Un accord ou une charte au contenu défini a minima
L’accord collectif ou la charte définit au moins :
-
- les conditions de passage en télétravail et de retour à une activité sans télétravail ;
- les modalités d’acceptation du salarié ;
- les modalités de contrôle du temps de travail ou de régulation de la charge de travail ;
- la détermination des plages horaires pendant lesquelles le salarié peut être contacté.
On constate que la prise en charge de tous les coûts liés au télétravail ne figure pas au nombre des stipulations devant figurer dans l’accord collectif ou la charte.
Cependant et sur ce thème, on notera que le rapport au président de la République relatif à l’ordonnance évoque ce dernier thème tandis qu’une jurisprudence constante oblige l’employeur à prendre en charge les frais exposés par les salariés pour l’exercice de leur activité professionnelle. Tant l’accord collectif que, à défaut, la charte, sera bien inspirée d’évoquer précisément ce sujet.
Enfin et au-delà du contenu prévu par le texte, l’accord ou la charte devrait assez logiquement prévoir les conditions d’éligibilité au télétravail en observant une démarche objective exclusive de toute discrimination ou abus.
Accord collectif, charte ou accord des parties : quelle formalisation individuelle ?
Il résulte des textes tel qu’amendés que ni un contrat de travail ni un avenant à ce dernier ne s’impose quel que soit le type de télétravail (occasionnel ou régulier). Pour autant, l’accord ou la charte doit prévoir « les modalités d’acceptation du salarié », tandis qu’en l’absence de règles collectives, l’accord individuel doit être formalisé « par tout moyen » selon l’article L. 1222-9 du Code du travail.

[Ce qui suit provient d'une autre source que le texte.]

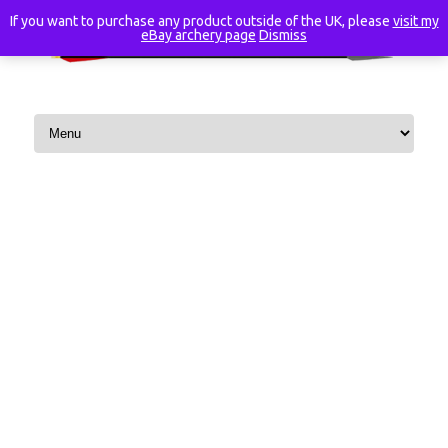
If you want to purchase any product outside of the UK, please
visit my
eBay archery page
Dismiss
Skip to content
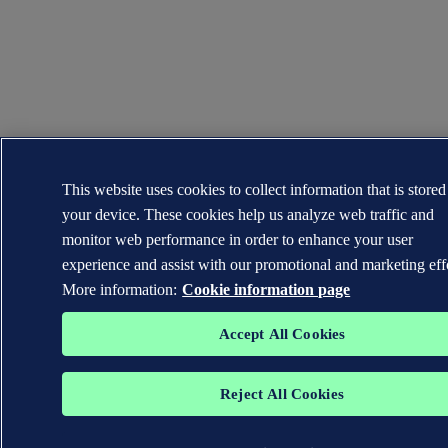
This website uses cookies to collect information that is stored
your device. These cookies help us analyze web traffic and
monitor web performance in order to enhance your user
experience and assist with our promotional and marketing effo
More information:
Cookie information page
Accept All Cookies
Reject All Cookies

Malgré l’imprécision des textes, et compte tenu des conséquences du choix du salarié, il conviendra que l’employeur soit en mesure de se ménager une preuve incontestable de l’acceptation du salarié (et pour ce dernier de l’employeur) dans le cadre d’un accord que l’on ne peut qu’imaginer exprès et préalable. Par définition la question ne se posera pas pour les salariés déjà soumis à ce dispositif antérieurement au 24 septembre 2017, leur contrat de travail le prévoyant.
Entrée en vigueur
Le texte de l’article L. 1222-9 du Code du travail est applicable depuis le 24 septembre 2017, étant précisé que pour les salariés disposant avant cette date d’un contrat de travail prévoyant ce mode d’activité professionnelle salariée, les dispositions de l’accord ou de la charte se substituent, s’il en existe, aux stipulations contraires ou incompatibles du contrat de travail. Le salarié dispose d’un délai d’un mois à compter de la communication dans l’entreprise de l’accord ou de la charte pour refuser de voir son contrat de travail modifié.
Les textes ne tirent curieusement pas les conséquences d’un refus exprimé par le salarié. On peut dans ce cas raisonnablement penser que l’exécution du contrat de travail se poursuivra sans changement.